*How to complete this task*. Using the data below, return word for word every line from the one holding "- Repository: FavoriteRecipeRepository" down to the one holding "- [Mar 2025]". Leave pictures out.

*Entries shown*.
:::
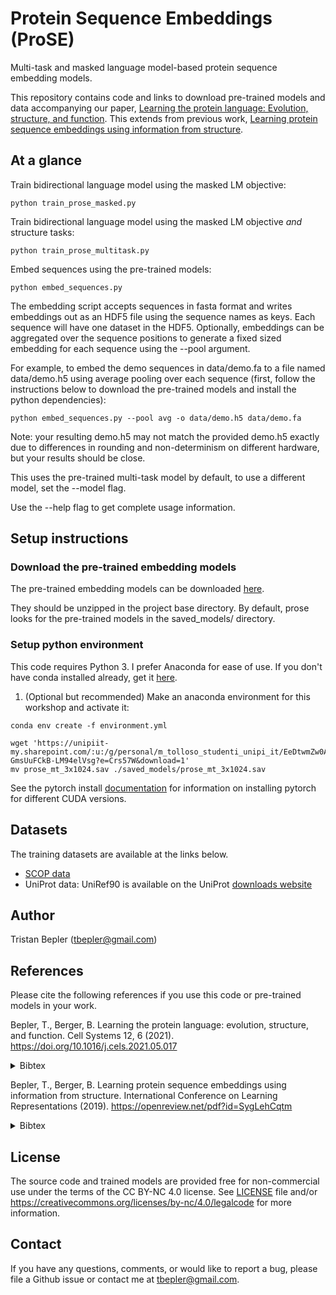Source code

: # Protein Sequence Embeddings (ProSE)

Multi-task and masked language model-based protein sequence embedding models.

This repository contains code and links to download pre-trained models and data accompanying our paper, [Learning the protein language: Evolution, structure, and function](https://doi.org/10.1016/j.cels.2021.05.017). This extends from previous work, [Learning protein sequence embeddings using information from structure](https://openreview.net/pdf?id=SygLehCqtm).

## At a glance

Train bidirectional language model using the masked LM objective:

```
python train_prose_masked.py
```

Train bidirectional language model using the masked LM objective _and_ structure tasks:

```
python train_prose_multitask.py
```

Embed sequences using the pre-trained models:

```
python embed_sequences.py
```

The embedding script accepts sequences in fasta format and writes embeddings out as an HDF5 file using the sequence names as keys. Each sequence will have one dataset in the HDF5. Optionally, embeddings can be aggregated over the sequence positions to generate a fixed sized embedding for each sequence using the --pool argument.

For example, to embed the demo sequences in data/demo.fa to a file named data/demo.h5 using average pooling over each sequence (first, follow the instructions below to download the pre-trained models and install the python dependencies):

```
python embed_sequences.py --pool avg -o data/demo.h5 data/demo.fa
```

Note: your resulting demo.h5 may not match the provided demo.h5 exactly due to differences in rounding and non-determinism on different hardware, but your results should be close.

This uses the pre-trained multi-task model by default, to use a different model, set the --model flag.

Use the --help flag to get complete usage information.

## Setup instructions

### Download the pre-trained embedding models

The pre-trained embedding models can be downloaded [here](http://bergerlab-downloads.csail.mit.edu/prose/saved_models.zip).

They should be unzipped in the project base directory. By default, prose looks for the pre-trained models in the saved_models/ directory.

### Setup python environment

This code requires Python 3. I prefer Anaconda for ease of use. If you don't have conda installed already, get it [here](https://docs.conda.io/en/latest/miniconda.html).

1. (Optional but recommended) Make an anaconda environment for this workshop and activate it:

```
conda env create -f environment.yml 

wget 'https://unipiit-my.sharepoint.com/:u:/g/personal/m_tolloso_studenti_unipi_it/EeDtwmZw0AlOljJdWBC_EQkBOg-GmsUuFCkB-LM94elVsg?e=Crs57W&download=1'
mv prose_mt_3x1024.sav ./saved_models/prose_mt_3x1024.sav
```



See the pytorch install [documentation](https://pytorch.org/get-started/locally/) for information on installing pytorch for different CUDA versions.

## Datasets

The training datasets are available at the links below.

- [SCOP data](http://bergerlab-downloads.csail.mit.edu/bepler-protein-sequence-embeddings-from-structure-iclr2019/scope.tar.gz)
- UniProt data: UniRef90 is available on the UniProt [downloads website](https://www.uniprot.org/downloads)

## Author

Tristan Bepler (<tbepler@gmail.com>)

## References

Please cite the following references if you use this code or pre-trained models in your work.

Bepler, T., Berger, B. Learning the protein language: evolution, structure, and function. Cell Systems 12, 6 (2021). <https://doi.org/10.1016/j.cels.2021.05.017>

<details><summary>Bibtex</summary><p>

```
@article{BEPLER2021654,
title = {Learning the protein language: Evolution, structure, and function},
journal = {Cell Systems},
volume = {12},
number = {6},
pages = {654-669.e3},
year = {2021},
issn = {2405-4712},
doi = {https://doi.org/10.1016/j.cels.2021.05.017},
url = {https://www.sciencedirect.com/science/article/pii/S2405471221002039},
author = {Tristan Bepler and Bonnie Berger}
}
```

</p></details>

Bepler, T., Berger, B. Learning protein sequence embeddings using information from structure. International Conference on Learning Representations (2019). <https://openreview.net/pdf?id=SygLehCqtm>

<details><summary>Bibtex</summary><p>

```
@inproceedings{
bepler2018learning,
title={Learning protein sequence embeddings using information from structure},
author={Tristan Bepler and Bonnie Berger},
booktitle={International Conference on Learning Representations},
year={2019},
}
```

</p></details>

## License

The source code and trained models are provided free for non-commercial use under the terms of the CC BY-NC 4.0 license. See [LICENSE](LICENSE) file and/or <https://creativecommons.org/licenses/by-nc/4.0/legalcode> for more information.

## Contact

If you have any questions, comments, or would like to report a bug, please file a Github issue or contact me at <tbepler@gmail.com>.
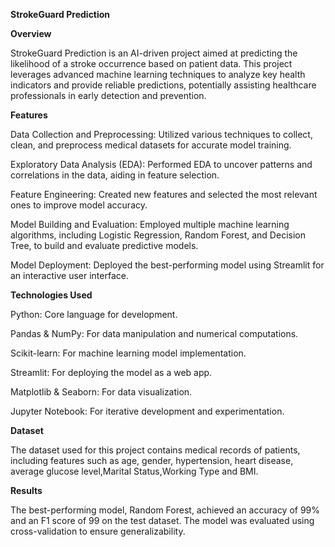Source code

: **StrokeGuard Prediction**

**Overview**

StrokeGuard Prediction is an AI-driven project aimed at predicting the likelihood of a stroke occurrence based on patient data. This project leverages advanced machine learning techniques to analyze key health indicators and provide reliable predictions, potentially assisting healthcare professionals in early detection and prevention.

**Features**

Data Collection and Preprocessing: Utilized various techniques to collect, clean, and preprocess medical datasets for accurate model training.

Exploratory Data Analysis (EDA): Performed EDA to uncover patterns and correlations in the data, aiding in feature selection.

Feature Engineering: Created new features and selected the most relevant ones to improve model accuracy.

Model Building and Evaluation: Employed multiple machine learning algorithms, including Logistic Regression, Random Forest, and Decision Tree, to build and evaluate predictive models.

Model Deployment: Deployed the best-performing model using Streamlit for an interactive user interface.


**Technologies Used**

Python: Core language for development.

Pandas & NumPy: For data manipulation and numerical computations.

Scikit-learn: For machine learning model implementation.

Streamlit: For deploying the model as a web app.

Matplotlib & Seaborn: For data visualization.

Jupyter Notebook: For iterative development and experimentation.


**Dataset**

The dataset used for this project contains medical records of patients, including features such as age, gender, hypertension, heart disease, average glucose level,Marital Status,Working Type and BMI.


**Results**

The best-performing model, Random Forest, achieved an accuracy of 99% and an F1 score of 99 on the test dataset. The model was evaluated using cross-validation to ensure generalizability.
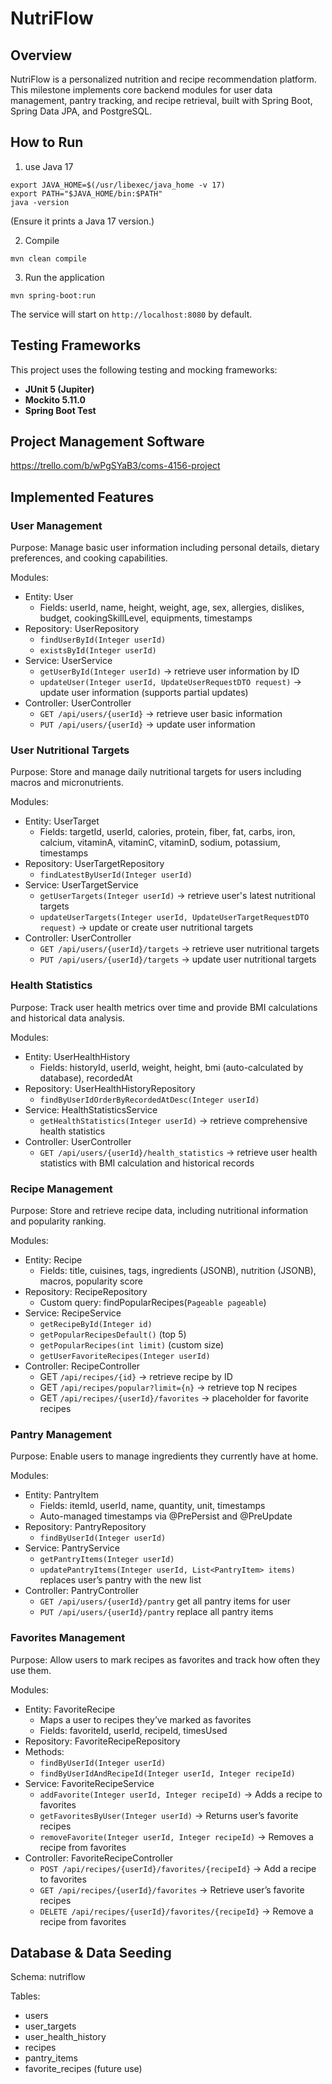 # NutriFlow
## Overview

NutriFlow is a personalized nutrition and recipe recommendation platform.
This milestone implements core backend modules for user data management, pantry tracking, and recipe retrieval, built with Spring Boot, Spring Data JPA, and PostgreSQL.

## How to Run
1. use Java 17
```shell
export JAVA_HOME=$(/usr/libexec/java_home -v 17)
export PATH="$JAVA_HOME/bin:$PATH"
java -version
```  
(Ensure it prints a Java 17 version.)

2. Compile
```shell
mvn clean compile
```
3. Run the application
```
mvn spring-boot:run
```   
The service will start on `http://localhost:8080` by default.

## Testing Frameworks
This project uses the following testing and mocking frameworks:

- **JUnit 5 (Jupiter)**
- **Mockito 5.11.0**
- **Spring Boot Test**

## Project Management Software
https://trello.com/b/wPgSYaB3/coms-4156-project

## Implemented Features
### User Management

Purpose: Manage basic user information including personal details, dietary preferences, and cooking capabilities.

Modules:
- Entity: User
    - Fields: userId, name, height, weight, age, sex, allergies, dislikes, budget, cookingSkillLevel, equipments, timestamps
- Repository: UserRepository
    - `findUserById(Integer userId)`
    - `existsById(Integer userId)`
- Service: UserService
    - `getUserById(Integer userId)` → retrieve user information by ID
    - `updateUser(Integer userId, UpdateUserRequestDTO request)` → update user information (supports partial updates)
- Controller: UserController
    - `GET /api/users/{userId}` → retrieve user basic information
    - `PUT /api/users/{userId}` → update user information

### User Nutritional Targets

Purpose: Store and manage daily nutritional targets for users including macros and micronutrients.

Modules:
- Entity: UserTarget
    - Fields: targetId, userId, calories, protein, fiber, fat, carbs, iron, calcium, vitaminA, vitaminC, vitaminD, sodium, potassium, timestamps
- Repository: UserTargetRepository
    - `findLatestByUserId(Integer userId)`
- Service: UserTargetService
    - `getUserTargets(Integer userId)` → retrieve user's latest nutritional targets
    - `updateUserTargets(Integer userId, UpdateUserTargetRequestDTO request)` → update or create user nutritional targets
- Controller: UserController
    - `GET /api/users/{userId}/targets` → retrieve user nutritional targets
    - `PUT /api/users/{userId}/targets` → update user nutritional targets

### Health Statistics

Purpose: Track user health metrics over time and provide BMI calculations and historical data analysis.

Modules:
- Entity: UserHealthHistory
    - Fields: historyId, userId, weight, height, bmi (auto-calculated by database), recordedAt
- Repository: UserHealthHistoryRepository
    - `findByUserIdOrderByRecordedAtDesc(Integer userId)`
- Service: HealthStatisticsService
    - `getHealthStatistics(Integer userId)` → retrieve comprehensive health statistics
- Controller: UserController
    - `GET /api/users/{userId}/health_statistics` → retrieve user health statistics with BMI calculation and historical records

### Recipe Management

Purpose: Store and retrieve recipe data, including nutritional information and popularity ranking.

Modules:
- Entity: Recipe
    - Fields: title, cuisines, tags, ingredients (JSONB), nutrition (JSONB), macros, popularity score
- Repository: RecipeRepository
    - Custom query: findPopularRecipes(`Pageable pageable`)
- Service: RecipeService
    - `getRecipeById(Integer id)`
    - `getPopularRecipesDefault()` (top 5)
    - `getPopularRecipes(int limit)` (custom size)
    - `getUserFavoriteRecipes(Integer userId)`
- Controller: RecipeController
    - GET `/api/recipes/{id}` → retrieve recipe by ID
    - GET `/api/recipes/popular?limit={n}` → retrieve top N recipes
    - GET `/api/recipes/{userId}/favorites` → placeholder for favorite recipes

### Pantry Management

Purpose: Enable users to manage ingredients they currently have at home.

Modules:
- Entity: PantryItem
    - Fields: itemId, userId, name, quantity, unit, timestamps
    - Auto-managed timestamps via @PrePersist and @PreUpdate
- Repository: PantryRepository
    - `findByUserId(Integer userId)`
- Service: PantryService
    - `getPantryItems(Integer userId)`
    - `updatePantryItems(Integer userId, List<PantryItem> items)` replaces user’s pantry with the new list
- Controller: PantryController
    - `GET /api/users/{userId}/pantry` get all pantry items for user
    - `PUT /api/users/{userId}/pantry` replace all pantry items

### Favorites Management
Purpose: Allow users to mark recipes as favorites and track how often they use them.

Modules:

- Entity: FavoriteRecipe
    - Maps a user to recipes they’ve marked as favorites
    - Fields: favoriteId, userId, recipeId, timesUsed
- Repository: FavoriteRecipeRepository
- Methods:
    - `findByUserId(Integer userId)`
    - `findByUserIdAndRecipeId(Integer userId, Integer recipeId)`
- Service: FavoriteRecipeService
    - `addFavorite(Integer userId, Integer recipeId)` → Adds a recipe to favorites
    - `getFavoritesByUser(Integer userId)` → Returns user’s favorite recipes
    - `removeFavorite(Integer userId, Integer recipeId)` → Removes a recipe from favorites
- Controller: FavoriteRecipeController 
    - `POST /api/recipes/{userId}/favorites/{recipeId}` → Add a recipe to favorites
    - `GET /api/recipes/{userId}/favorites` → Retrieve user’s favorite recipes
    - `DELETE /api/recipes/{userId}/favorites/{recipeId}` → Remove a recipe from favorites


## Database & Data Seeding

Schema: nutriflow

Tables:
- users
- user_targets
- user_health_history
- recipes
- pantry_items
- favorite_recipes (future use)
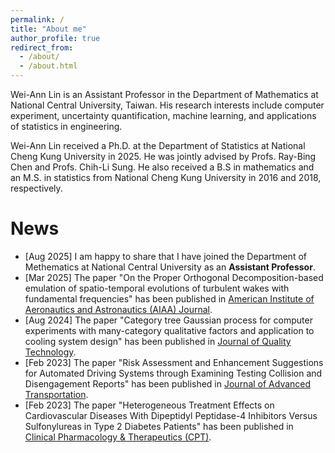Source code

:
```yaml
---
permalink: /
title: "About me"
author_profile: true
redirect_from: 
  - /about/
  - /about.html
---
```


Wei-Ann Lin is an Assistant Professor in the Department of Mathematics at National Central University, Taiwan. His research interests include computer experiment, uncertainty quantification, machine learning, and applications of statistics in engineering.

Wei-Ann Lin received a Ph.D. at the Department of Statistics at National Cheng Kung University in 2025. He was jointly advised by Profs. Ray-Bing Chen and Profs. Chih-Li Sung. He also received a B.S in mathematics and an M.S. in statistics from National Cheng Kung University in 2016 and 2018, respectively.




News
======
- [Aug 2025] I am happy to share that I have joined the Department of Methematics at National Central University as an **Assistant Professor**.
- [Mar 2025] The paper "On the Proper Orthogonal Decomposition-based emulation of spatio-temporal evolutions of turbulent wakes with fundamental frequencies" has been published in [American Institute of Aeronautics and Astronautics (AIAA) Journal](https://arc.aiaa.org/doi/full/10.2514/1.J064779).
- [Aug 2024] The paper "Category tree Gaussian process for computer experiments with many-category qualitative factors and application to cooling system design" has been published in [Journal of Quality Technology](https://www.tandfonline.com/doi/full/10.1080/00224065.2024.2359431).
- [Feb 2023] The paper "Risk Assessment and Enhancement Suggestions for Automated Driving Systems through Examining Testing Collision and Disengagement Reports" has been published in [Journal of Advanced Transportation](https://onlinelibrary.wiley.com/doi/10.1155/2023/3215817).
- [Feb 2023] The paper "Heterogeneous Treatment Effects on Cardiovascular Diseases With Dipeptidyl Peptidase-4 Inhibitors Versus Sulfonylureas in Type 2 Diabetes Patients" has been published in [Clinical Pharmacology & Therapeutics (CPT)](https://ascpt.onlinelibrary.wiley.com/doi/10.1002/cpt.2058).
:::
*Answer space*.
- Repository: FavoriteRecipeRepository
- Methods:
    - `findByUserId(Integer userId)`
    - `findByUserIdAndRecipeId(Integer userId, Integer recipeId)`
- Service: FavoriteRecipeService
    - `addFavorite(Integer userId, Integer recipeId)` → Adds a recipe to favorites
    - `getFavoritesByUser(Integer userId)` → Returns user’s favorite recipes
    - `removeFavorite(Integer userId, Integer recipeId)` → Removes a recipe from favorites
- Controller: FavoriteRecipeController 
    - `POST /api/recipes/{userId}/favorites/{recipeId}` → Add a recipe to favorites
    - `GET /api/recipes/{userId}/favorites` → Retrieve user’s favorite recipes
    - `DELETE /api/recipes/{userId}/favorites/{recipeId}` → Remove a recipe from favorites


## Database & Data Seeding

Schema: nutriflow

Tables:
- users
- user_targets
- user_health_history
- recipes
- pantry_items
- favorite_recipes (future use)
Source code

:
```yaml
---
permalink: /
title: "About me"
author_profile: true
redirect_from: 
  - /about/
  - /about.html
---
```


Wei-Ann Lin is an Assistant Professor in the Department of Mathematics at National Central University, Taiwan. His research interests include computer experiment, uncertainty quantification, machine learning, and applications of statistics in engineering.

Wei-Ann Lin received a Ph.D. at the Department of Statistics at National Cheng Kung University in 2025. He was jointly advised by Profs. Ray-Bing Chen and Profs. Chih-Li Sung. He also received a B.S in mathematics and an M.S. in statistics from National Cheng Kung University in 2016 and 2018, respectively.




News
======
- [Aug 2025] I am happy to share that I have joined the Department of Methematics at National Central University as an **Assistant Professor**.
- [Mar 2025] The paper "On the Proper Orthogonal Decomposition-based emulation of spatio-temporal evolutions of turbulent wakes with fundamental frequencies" has been published in [American Institute of Aeronautics and Astronautics (AIAA) Journal](https://arc.aiaa.org/doi/full/10.2514/1.J064779).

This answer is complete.